Mendengar kisah-kisah itu, Nyonya Lola terharu. Semua orang menyukai anak tunggalnya. Calvin tak hanya tampan, sukses, dan membanggakan. Ia pun dicintai banyak orang.
Terkait dengan orang tua yang ditinggal pergi anaknya untuk selamanya, saya jadi teringat salah satu guru les waktu masih kecil. Guru itu sangat baik pada saya. Beliau istri anggota dewan perwakilan rakyat daerah yang memiliki tiga anak. Dua anak perempuan, satu anak laki-laki. Saya suka berkunjung ke rumahnya, tapi di rumah guru les saya itu banyak makhluk halusnya. Posisi mereka ada di ruang makan dan kaki tangga. Guru les saya yang satu itu sangat baik. Meski usianya sudah mendekati lima puluh, wajahnya tetap cantik.Â
Beliau sering memanggil saya 'Sayang', dan beliaulah yang paling senang saat saya mendapat nilai sempurna dalam ujian.
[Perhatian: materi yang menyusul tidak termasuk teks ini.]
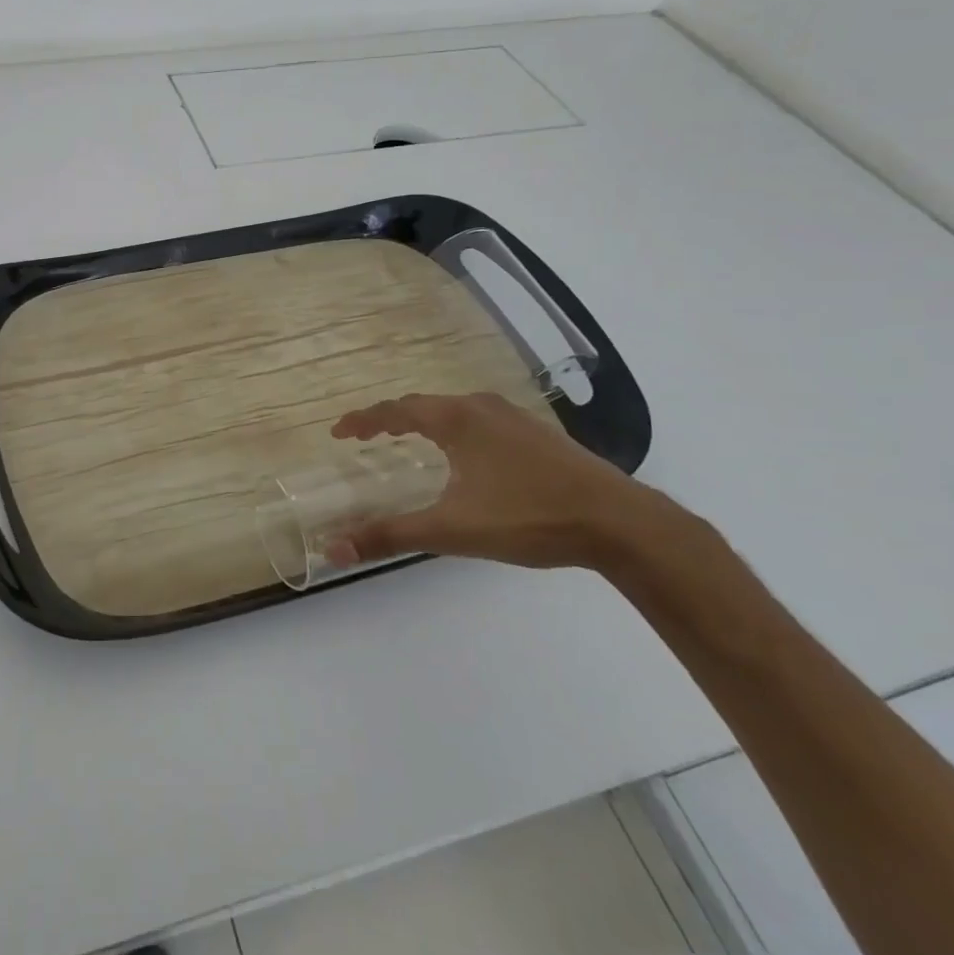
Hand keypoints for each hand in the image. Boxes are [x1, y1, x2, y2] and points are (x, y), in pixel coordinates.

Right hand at [327, 393, 702, 571]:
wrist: (621, 523)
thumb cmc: (528, 517)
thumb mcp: (451, 530)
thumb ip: (390, 536)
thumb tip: (332, 549)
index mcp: (457, 420)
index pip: (396, 410)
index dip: (364, 420)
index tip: (339, 432)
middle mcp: (482, 408)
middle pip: (425, 405)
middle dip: (391, 419)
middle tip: (368, 436)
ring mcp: (516, 418)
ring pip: (456, 411)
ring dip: (426, 422)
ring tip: (410, 441)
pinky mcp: (540, 435)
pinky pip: (481, 421)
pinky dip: (456, 430)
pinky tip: (467, 456)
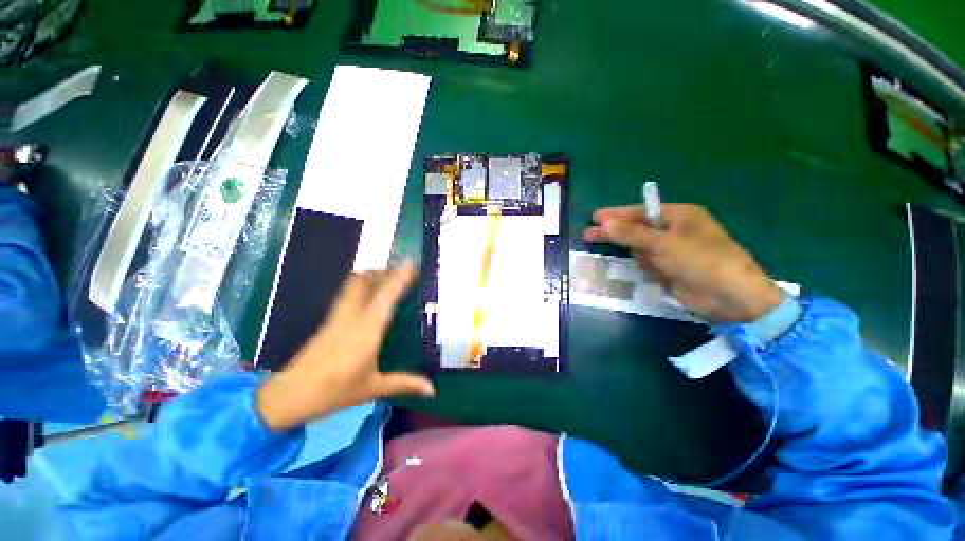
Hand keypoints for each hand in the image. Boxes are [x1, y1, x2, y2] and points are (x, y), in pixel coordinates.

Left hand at [256, 261, 434, 431]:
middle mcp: (352, 316)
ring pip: (351, 286)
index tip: (409, 263)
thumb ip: (404, 384)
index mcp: (367, 329)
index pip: (386, 296)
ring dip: (368, 277)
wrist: (290, 395)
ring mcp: (337, 317)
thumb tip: (432, 390)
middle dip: (381, 272)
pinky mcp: (328, 322)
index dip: (399, 278)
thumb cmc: (335, 391)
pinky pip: (346, 296)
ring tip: (385, 278)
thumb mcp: (373, 387)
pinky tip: (367, 298)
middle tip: (399, 271)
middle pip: (363, 282)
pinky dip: (359, 288)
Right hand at [583, 204, 780, 322]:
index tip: (594, 218)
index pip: (640, 212)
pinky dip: (641, 265)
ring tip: (617, 252)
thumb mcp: (662, 243)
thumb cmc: (699, 259)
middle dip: (615, 232)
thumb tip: (603, 225)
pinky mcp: (670, 268)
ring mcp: (672, 250)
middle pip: (637, 229)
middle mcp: (675, 230)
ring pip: (640, 247)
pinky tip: (645, 269)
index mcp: (679, 215)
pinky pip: (647, 262)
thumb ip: (630, 234)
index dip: (615, 215)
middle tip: (588, 234)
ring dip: (630, 250)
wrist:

Bahkan kalau mau jujur, saya lebih sayang guru les saya dibandingkan guru wali kelas di sekolah. Sebuah peristiwa tragis menimpa keluarga beliau. Anak lelakinya meninggal dalam kecelakaan. Kini beliau hanya memiliki dua anak perempuan. Namun beliau dan keluarganya tetap tabah. Tetap meneruskan hidup dengan ikhlas, tegar, dan bahagia seperti biasa. Mereka tidak terlalu lama larut dalam kesedihan. Kabar terakhir yang saya dengar, guru les kesayangan saya itu sudah diangkat menjadi kepala sekolah.
Cuplikan kisah di atas mencerminkan potret orang tua yang kehilangan anak untuk selamanya. Logisnya, orang tualah yang akan meninggalkan anak lebih dulu. Namun kenyataan sering kali berkata lain. Tak sedikit anak yang meninggal sebelum orang tuanya.
Sebuah pukulan berat bagi orang tua saat harus kehilangan anaknya. Terlebih bila anak yang dimiliki hanya satu-satunya. Kehidupan serasa sepi dan hampa. Hanya kesedihan dan kerinduan yang mengisi relung jiwa.
Tak ada orang tua yang mau kehilangan anak. Kesedihan yang diakibatkan olehnya sangat besar. Jika tidak ditangani dengan baik, kesedihan pasca meninggalnya anak dapat mengakibatkan trauma, kelainan psikologis, bahkan keretakan rumah tangga.